Rudi menekan nomor kontak kakak iparnya, dan tak lama kemudian nada sambung berubah menjadi suara laki-laki.
"Halo, Uda."
"Halo Rud, tumben telepon. Ada apa?"
Rudi menelan ludah. Bingung hendak meneruskan pertanyaannya.
"Heh, kamu itu kenapa Rud. Kamu yang telepon kok malah kamu yang diam aja. Apa ada sesuatu yang terjadi pada Rani?" tanya kakak iparnya panik.
"Emm, apa Rani mengabarkan ke Uda kalau dia akan ke rumah Uda?"
"Nggak Rud. Memang kenapa? Apa Rani tidak ada di rumah? Coba cerita Rud, jangan berbelit-belit!"
"Anu Da, Rani pergi sama laki-laki lain saat aku sedang bekerja." Akhirnya Rudi mengatakan hal yang sejujurnya.
"Apa? Enggak mungkin! Keluarga kami bukan tipe keluarga pengkhianat. Pasti kamu memfitnah Rani. Atau kalian menyakiti Rani sehingga membuatnya pergi. Jujur kamu!"
"Enggak Da. Ini ada surat pamitnya. Nanti aku fotokan."
"Rud, aku sudah mengenal Rani saat masih kecil. Dia tipe orang yang memegang teguh komitmen. Dia tidak akan pergi kalau tidak disakiti lebih dulu. Dia adalah perempuan yang sangat setia kawan. Tidak mungkin dia pergi dengan laki-laki lain. Awas kalau kamu ketahuan menyakiti adikku, aku tidak akan tinggal diam, Rud!" seru kakak iparnya.
"Tapi Rani juga membawa pergi BPKB motor saya, Da. Saya kan bingung?!"

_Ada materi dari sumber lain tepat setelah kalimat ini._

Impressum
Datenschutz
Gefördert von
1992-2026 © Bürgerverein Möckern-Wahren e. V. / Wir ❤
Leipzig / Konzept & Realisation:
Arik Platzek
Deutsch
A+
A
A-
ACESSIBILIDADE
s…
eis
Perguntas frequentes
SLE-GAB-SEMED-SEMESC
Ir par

"Jadi kamu mencari Rani karena Bpkb mu yang nggak ada di rumah? Tadi kamu menuduh Rani kabur dengan lelaki lain, sekarang kamu menuduh Rani kabur membawa BPKBmu? Rani bukan maling dan Rani bukan pengkhianat, Rud!"
Tangan Rudi gemetar dan tanpa salam terlebih dahulu dia mematikan sambungan teleponnya lalu memblokir nomor kakak iparnya.

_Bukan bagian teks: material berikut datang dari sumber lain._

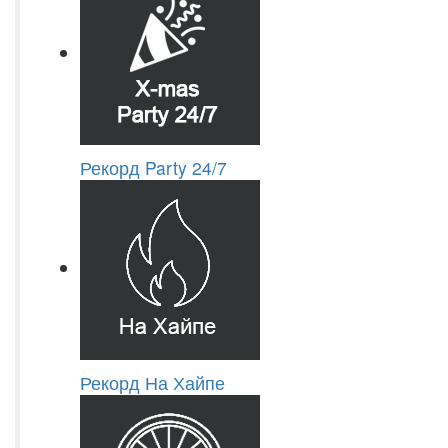
Рекорд Party 24/7
Рекорд На Хайпе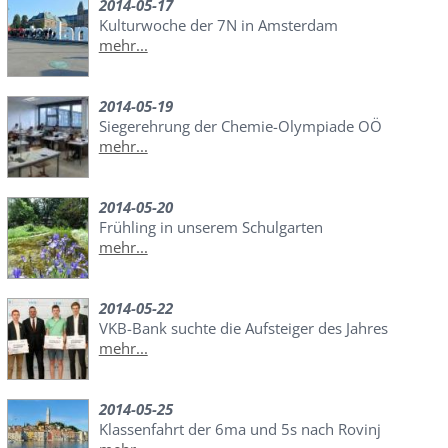
2014-05-17
Kulturwoche der 7N in Amsterdam
mehr...
2014-05-19
Siegerehrung der Chemie-Olympiade OÖ
mehr...
2014-05-20
Frühling in unserem Schulgarten
mehr...
2014-05-22
VKB-Bank suchte die Aufsteiger des Jahres
mehr...
2014-05-25
Klassenfahrt der 6ma und 5s nach Rovinj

"Hadeh, niatnya nyari istri malah dapat omelan dari kakaknya. Apes deh nasib hari ini."
Rudi memukul jidatnya sendiri. Dengan rasa lelah, dia menyandarkan punggungnya ke dipan ranjang.
"Ck, gara-gara Rani ngilang, aku belum sempat membersihkan tubuh setelah kerja. Mandi dulu sajalah. Daripada pusing nggak jelas."
Rudi pun meraih handuk dan masuk ke dalam kamar mandi.
"Aduh, dingin banget!" serunya saat memegang air di dalam bak. Mendadak dia teringat Rani yang selalu bersedia menjerangkan air untuk mandinya.
"Hm, dipikir aku enggak bisa tanpa kamu, Ran? Aku pasti bisa. Sebelum ada kamu, aku juga biasa merebus air sendiri," gumam Rudi lalu beranjak ke dapur.
Setelah air panas, lelaki itu menuangnya ke dalam bak mandi dengan ditambah air dingin.
Setelah merasa segar dan tidak terlalu lelah lagi, Rudi segera menuju ranjangnya.
Lagi-lagi dia teringat Rani yang tidak pernah mengeluh untuk diajaknya memenuhi kebutuhan biologisnya.
"Ah, Rani, masa sih kamu pergi dari rumah karena perkenalan seharimu dengan petugas bank Emok. Sepertinya tidak mungkin," sahut Rudi.
Tepat saat dia hendak memejamkan matanya, ponselnya berdenting. Rudi dengan bersemangat meraih ponselnya. Siap mengomel pada Rani.
Dahinya berkerut tapi tak berapa lama kemudian senyumannya terkembang.
[Mas, ini Nilam. Kamu nggak terluka kan? Sebagai permintaan maaf, besok aku mau mentraktir kamu makan siang. Apa kamu mau?]
Mata Rudi berbinar membaca pesan dari dari Nilam. Dengan bersemangat, dia membalas pesan dari Nilam, tapi dengan gaya sedikit jaim.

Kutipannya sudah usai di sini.